The performance of Singapore's construction companies have been lacklustre in the past few years, with its biggest stocks seeing a 16.6 per cent gain in the last five years. In contrast, Asia Pacific's 10 largest construction and engineering stocks saw a 20.1 per cent five-year average annualised return.
The industry's better performance this year can be attributed to the Government's plan to bring forward $700 million for public sector infrastructure projects within the next two years.
The public sector is expected to contribute about 70 per cent of the total construction demand, boosted by an increase in demand for most building types and civil engineering worksBCA
It was announced at the Budget this year that these projects, which private constructions firms can bid for, will include upgrading of public amenities such as community clubs and sports facilities.
A day after the Budget announcement, stocks of construction companies, such as Swee Hong and Lian Beng, saw a burst of activity, reported The Business Times in February.
In January, the BCA projected construction demand, or value of construction contracts to be awarded this year, to be between $28 billion and $35 billion.
Last year's preliminary estimate was $26.1 billion.
"The projected stronger construction demand is due to an anticipated increase in public sector construction demand from about $15.8 billion last year to between $20 billion and $24 billion this year.
"The public sector is expected to contribute about 70 per cent of the total construction demand, boosted by an increase in demand for most building types and civil engineering works," said BCA's release.
Private sector construction demand, however, is likely to remain subdued and is projected to stay between $8 billion and $11 billion this year, it added.
Indeed, two of the best performing construction companies in the year to date are involved in public sector projects.
Lian Beng, which has seen a 34 per cent gain in the year so far, announced in March that it has clinched its biggest-ever construction contract - worth about $435 million - to redevelop a Housing Board industrial complex at Defu.
The high-rise industrial complex will provide a sustainable flow of activities through FY2020, it added in a release.

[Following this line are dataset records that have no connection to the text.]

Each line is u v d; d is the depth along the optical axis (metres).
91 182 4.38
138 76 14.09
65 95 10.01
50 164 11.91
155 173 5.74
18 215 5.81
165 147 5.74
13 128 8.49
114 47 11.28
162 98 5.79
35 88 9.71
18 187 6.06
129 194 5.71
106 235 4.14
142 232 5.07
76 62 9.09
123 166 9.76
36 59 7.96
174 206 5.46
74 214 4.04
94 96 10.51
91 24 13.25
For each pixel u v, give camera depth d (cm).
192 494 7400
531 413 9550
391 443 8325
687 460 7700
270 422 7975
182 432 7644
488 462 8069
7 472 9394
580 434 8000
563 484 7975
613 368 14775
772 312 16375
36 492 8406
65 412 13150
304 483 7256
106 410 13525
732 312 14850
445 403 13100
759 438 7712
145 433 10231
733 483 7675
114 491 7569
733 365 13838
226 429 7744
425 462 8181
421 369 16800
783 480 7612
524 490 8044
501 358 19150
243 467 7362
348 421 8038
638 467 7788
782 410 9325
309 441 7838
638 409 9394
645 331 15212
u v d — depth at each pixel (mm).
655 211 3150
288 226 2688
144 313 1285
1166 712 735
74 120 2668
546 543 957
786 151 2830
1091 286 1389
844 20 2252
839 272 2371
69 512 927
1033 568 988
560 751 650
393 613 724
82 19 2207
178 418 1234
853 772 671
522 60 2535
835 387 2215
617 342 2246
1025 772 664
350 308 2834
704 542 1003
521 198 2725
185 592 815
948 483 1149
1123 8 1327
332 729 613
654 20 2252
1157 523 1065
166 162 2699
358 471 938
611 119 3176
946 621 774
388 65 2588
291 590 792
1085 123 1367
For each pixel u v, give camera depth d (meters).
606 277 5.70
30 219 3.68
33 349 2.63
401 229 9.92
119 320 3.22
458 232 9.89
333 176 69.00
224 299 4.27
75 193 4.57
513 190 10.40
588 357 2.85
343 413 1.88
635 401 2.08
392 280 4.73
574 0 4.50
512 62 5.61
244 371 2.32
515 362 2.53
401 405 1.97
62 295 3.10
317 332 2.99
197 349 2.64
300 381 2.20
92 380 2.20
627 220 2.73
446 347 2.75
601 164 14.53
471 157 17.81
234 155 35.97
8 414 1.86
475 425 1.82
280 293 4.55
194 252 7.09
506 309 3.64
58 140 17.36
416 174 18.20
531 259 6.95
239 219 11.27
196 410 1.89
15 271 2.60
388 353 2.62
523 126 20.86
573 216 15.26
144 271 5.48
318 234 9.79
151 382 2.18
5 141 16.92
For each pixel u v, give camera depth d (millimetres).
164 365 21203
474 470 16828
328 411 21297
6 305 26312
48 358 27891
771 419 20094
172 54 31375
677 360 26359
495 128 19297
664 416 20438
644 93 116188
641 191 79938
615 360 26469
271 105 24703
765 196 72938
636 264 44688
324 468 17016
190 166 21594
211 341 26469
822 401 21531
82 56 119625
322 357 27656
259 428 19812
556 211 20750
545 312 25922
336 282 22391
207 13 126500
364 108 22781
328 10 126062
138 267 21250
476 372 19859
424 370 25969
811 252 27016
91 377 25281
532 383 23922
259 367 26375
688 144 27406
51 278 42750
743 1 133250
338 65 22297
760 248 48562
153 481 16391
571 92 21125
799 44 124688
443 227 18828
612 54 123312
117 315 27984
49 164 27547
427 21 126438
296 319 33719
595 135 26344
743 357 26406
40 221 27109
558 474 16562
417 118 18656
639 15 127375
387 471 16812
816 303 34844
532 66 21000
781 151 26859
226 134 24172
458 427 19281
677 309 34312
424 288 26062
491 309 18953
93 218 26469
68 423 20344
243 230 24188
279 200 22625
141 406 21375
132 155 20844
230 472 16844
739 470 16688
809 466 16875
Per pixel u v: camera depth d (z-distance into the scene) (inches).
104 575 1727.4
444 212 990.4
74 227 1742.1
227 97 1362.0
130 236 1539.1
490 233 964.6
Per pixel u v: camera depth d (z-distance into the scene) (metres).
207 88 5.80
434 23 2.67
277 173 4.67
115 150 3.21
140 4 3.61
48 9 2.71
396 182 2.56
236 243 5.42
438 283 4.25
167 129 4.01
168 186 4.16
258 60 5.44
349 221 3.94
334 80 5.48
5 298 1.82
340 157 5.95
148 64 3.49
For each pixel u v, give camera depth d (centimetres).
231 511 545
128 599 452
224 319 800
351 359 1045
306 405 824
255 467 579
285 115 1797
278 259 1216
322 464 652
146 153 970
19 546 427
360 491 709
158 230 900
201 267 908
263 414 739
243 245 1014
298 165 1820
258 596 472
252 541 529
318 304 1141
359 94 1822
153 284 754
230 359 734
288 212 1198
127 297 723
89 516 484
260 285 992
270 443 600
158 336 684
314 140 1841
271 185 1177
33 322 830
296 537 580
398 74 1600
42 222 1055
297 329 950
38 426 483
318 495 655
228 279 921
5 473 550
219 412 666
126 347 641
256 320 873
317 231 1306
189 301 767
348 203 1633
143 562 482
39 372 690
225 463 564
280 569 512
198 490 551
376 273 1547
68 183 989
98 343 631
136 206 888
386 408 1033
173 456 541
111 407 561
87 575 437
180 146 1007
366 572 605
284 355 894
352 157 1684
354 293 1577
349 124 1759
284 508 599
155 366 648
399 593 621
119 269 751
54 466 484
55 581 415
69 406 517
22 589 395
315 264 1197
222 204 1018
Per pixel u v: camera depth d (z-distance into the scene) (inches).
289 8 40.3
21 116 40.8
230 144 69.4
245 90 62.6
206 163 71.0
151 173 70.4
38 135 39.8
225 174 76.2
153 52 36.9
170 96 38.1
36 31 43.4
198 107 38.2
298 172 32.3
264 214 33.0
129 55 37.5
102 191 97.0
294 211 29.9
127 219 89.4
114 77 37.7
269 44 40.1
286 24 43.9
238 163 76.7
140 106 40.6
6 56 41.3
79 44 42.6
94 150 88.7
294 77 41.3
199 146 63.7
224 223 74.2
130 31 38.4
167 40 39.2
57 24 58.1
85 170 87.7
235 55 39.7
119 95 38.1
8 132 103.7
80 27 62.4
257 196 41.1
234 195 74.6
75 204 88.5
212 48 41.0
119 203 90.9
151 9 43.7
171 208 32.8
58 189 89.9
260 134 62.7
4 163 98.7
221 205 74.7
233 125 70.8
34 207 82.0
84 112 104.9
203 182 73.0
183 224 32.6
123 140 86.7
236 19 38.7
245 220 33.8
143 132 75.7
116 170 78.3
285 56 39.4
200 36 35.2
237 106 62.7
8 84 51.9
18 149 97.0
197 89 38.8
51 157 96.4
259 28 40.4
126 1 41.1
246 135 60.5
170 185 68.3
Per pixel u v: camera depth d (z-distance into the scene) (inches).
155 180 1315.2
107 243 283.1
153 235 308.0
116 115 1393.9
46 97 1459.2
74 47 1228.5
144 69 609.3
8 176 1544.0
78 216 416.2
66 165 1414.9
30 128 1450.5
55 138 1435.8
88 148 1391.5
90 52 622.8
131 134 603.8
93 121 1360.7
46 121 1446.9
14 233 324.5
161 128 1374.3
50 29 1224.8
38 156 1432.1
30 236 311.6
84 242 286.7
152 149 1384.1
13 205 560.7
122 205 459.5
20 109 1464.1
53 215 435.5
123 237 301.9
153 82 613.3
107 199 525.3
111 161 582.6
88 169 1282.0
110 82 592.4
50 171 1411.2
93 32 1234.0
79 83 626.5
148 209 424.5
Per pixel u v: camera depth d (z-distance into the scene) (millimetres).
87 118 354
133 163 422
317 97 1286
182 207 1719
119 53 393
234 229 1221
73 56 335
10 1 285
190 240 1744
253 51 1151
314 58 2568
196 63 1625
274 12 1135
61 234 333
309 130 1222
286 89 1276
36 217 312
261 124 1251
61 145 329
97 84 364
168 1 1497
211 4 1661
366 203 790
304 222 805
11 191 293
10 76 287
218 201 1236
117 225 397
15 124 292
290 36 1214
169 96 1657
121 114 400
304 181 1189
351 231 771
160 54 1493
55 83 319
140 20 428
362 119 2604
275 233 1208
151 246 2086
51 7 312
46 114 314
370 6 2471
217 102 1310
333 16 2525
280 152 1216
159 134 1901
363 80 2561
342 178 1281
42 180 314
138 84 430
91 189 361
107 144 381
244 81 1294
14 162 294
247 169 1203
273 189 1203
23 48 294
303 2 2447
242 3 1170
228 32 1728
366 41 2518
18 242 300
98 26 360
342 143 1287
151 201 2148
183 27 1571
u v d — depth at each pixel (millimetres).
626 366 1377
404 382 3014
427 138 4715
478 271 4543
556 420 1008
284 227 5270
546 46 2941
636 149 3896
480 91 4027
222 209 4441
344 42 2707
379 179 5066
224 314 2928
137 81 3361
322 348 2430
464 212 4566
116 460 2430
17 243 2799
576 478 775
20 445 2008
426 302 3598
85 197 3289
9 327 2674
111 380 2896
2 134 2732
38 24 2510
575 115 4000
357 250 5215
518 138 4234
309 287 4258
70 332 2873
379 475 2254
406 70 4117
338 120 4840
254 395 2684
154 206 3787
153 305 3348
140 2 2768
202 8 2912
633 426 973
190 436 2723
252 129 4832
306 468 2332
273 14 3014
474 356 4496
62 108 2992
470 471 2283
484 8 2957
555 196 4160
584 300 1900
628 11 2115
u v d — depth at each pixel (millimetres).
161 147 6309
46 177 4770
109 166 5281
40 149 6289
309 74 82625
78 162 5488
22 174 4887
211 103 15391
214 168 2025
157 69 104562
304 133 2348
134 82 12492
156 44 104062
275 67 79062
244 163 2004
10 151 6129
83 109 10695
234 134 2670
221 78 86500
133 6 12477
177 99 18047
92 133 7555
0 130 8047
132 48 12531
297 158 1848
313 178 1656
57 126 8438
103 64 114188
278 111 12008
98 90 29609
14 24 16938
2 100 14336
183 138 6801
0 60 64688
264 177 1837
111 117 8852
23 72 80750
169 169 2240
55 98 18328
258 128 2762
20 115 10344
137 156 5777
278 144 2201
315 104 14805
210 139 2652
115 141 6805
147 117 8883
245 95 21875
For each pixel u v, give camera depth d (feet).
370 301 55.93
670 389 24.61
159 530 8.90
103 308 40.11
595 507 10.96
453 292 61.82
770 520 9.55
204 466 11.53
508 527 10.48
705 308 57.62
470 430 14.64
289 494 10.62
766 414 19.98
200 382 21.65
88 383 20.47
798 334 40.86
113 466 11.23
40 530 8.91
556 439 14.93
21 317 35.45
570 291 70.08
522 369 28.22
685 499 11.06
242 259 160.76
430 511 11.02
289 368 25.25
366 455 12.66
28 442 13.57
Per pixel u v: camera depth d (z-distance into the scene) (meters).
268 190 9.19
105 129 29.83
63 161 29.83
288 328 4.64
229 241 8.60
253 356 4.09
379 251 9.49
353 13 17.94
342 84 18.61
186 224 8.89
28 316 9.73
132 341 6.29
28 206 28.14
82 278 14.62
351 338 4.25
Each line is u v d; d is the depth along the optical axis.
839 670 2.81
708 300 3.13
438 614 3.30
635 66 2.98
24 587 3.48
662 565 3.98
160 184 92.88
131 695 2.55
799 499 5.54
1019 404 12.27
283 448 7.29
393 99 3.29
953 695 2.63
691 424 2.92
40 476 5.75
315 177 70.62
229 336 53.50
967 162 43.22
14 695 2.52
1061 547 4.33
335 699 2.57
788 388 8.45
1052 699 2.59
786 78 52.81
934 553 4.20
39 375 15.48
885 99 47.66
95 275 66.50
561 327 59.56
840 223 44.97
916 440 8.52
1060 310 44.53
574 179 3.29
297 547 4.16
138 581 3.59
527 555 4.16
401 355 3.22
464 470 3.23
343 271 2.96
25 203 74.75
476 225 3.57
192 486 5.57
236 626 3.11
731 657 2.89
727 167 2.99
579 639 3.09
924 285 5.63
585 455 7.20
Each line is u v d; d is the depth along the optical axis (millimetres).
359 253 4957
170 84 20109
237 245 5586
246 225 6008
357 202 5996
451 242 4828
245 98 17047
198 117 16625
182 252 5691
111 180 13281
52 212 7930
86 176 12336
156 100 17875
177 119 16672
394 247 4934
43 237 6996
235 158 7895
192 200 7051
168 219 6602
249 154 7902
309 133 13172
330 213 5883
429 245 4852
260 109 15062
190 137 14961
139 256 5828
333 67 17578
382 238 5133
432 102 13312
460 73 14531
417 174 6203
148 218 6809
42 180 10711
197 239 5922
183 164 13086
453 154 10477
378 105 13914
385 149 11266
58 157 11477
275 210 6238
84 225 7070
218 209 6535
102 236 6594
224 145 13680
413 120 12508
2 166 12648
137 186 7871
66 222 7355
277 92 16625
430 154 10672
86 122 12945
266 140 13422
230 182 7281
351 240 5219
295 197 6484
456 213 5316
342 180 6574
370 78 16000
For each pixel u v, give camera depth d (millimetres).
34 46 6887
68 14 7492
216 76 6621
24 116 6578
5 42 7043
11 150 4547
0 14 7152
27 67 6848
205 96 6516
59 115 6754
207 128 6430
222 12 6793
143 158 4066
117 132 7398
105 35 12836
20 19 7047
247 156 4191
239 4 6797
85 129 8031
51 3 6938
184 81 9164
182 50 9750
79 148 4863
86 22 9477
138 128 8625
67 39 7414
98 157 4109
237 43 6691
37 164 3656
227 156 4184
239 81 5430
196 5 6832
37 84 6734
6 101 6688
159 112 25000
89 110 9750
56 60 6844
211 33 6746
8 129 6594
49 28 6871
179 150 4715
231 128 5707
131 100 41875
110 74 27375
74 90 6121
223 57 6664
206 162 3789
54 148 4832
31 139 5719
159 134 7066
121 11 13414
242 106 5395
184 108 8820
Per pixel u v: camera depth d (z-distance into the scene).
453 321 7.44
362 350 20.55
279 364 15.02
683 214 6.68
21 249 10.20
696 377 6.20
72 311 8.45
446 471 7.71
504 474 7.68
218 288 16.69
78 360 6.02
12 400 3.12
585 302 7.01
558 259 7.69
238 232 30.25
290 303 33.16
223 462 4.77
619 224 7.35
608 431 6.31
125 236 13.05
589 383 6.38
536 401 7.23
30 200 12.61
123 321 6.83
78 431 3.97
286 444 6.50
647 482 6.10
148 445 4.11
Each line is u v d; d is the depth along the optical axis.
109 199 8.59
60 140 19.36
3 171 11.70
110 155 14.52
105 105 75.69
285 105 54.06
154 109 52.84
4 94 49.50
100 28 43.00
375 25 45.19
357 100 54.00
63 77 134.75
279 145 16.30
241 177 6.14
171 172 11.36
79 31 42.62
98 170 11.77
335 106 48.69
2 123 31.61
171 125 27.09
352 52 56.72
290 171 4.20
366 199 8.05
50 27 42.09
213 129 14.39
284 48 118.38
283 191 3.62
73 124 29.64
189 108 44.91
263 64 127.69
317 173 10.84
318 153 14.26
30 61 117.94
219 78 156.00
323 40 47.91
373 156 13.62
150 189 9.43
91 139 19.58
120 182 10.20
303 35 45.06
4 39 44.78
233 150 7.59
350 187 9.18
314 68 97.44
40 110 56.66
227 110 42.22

The company, which is categorised as an A1 grade contractor by BCA with an A1 grade in civil engineering, was first established in 1973.
Companies graded A1 will be able to tender for government projects of any size.
Another company, Hock Lian Seng Holdings, which generated a 59.7 per cent year-to-date gain is also categorised as a Grade A1 contractor by BCA.
It also managed to generate the highest three-year returns of 160.1 per cent, noted SGX.
Last year, Hock Lian Seng entered into a $1.107 billion joint venture with Sembcorp Industries to carry out development work for the three-runway operations at Changi Airport.Last month, it successfully bid $3.708 million on a 4,890 sq m site at Tampines Industrial drive, which has a tenure of 20 years.
But investors should note that both companies have reported lower earnings recently.
Last month, Hock Lian Seng announced a profit of about $2 million, which was 16.6 per cent lower on a year-on-year basis.
The results were attributed to a rise in administration and tax expenses, despite an increase in gross profit of 68.1 per cent.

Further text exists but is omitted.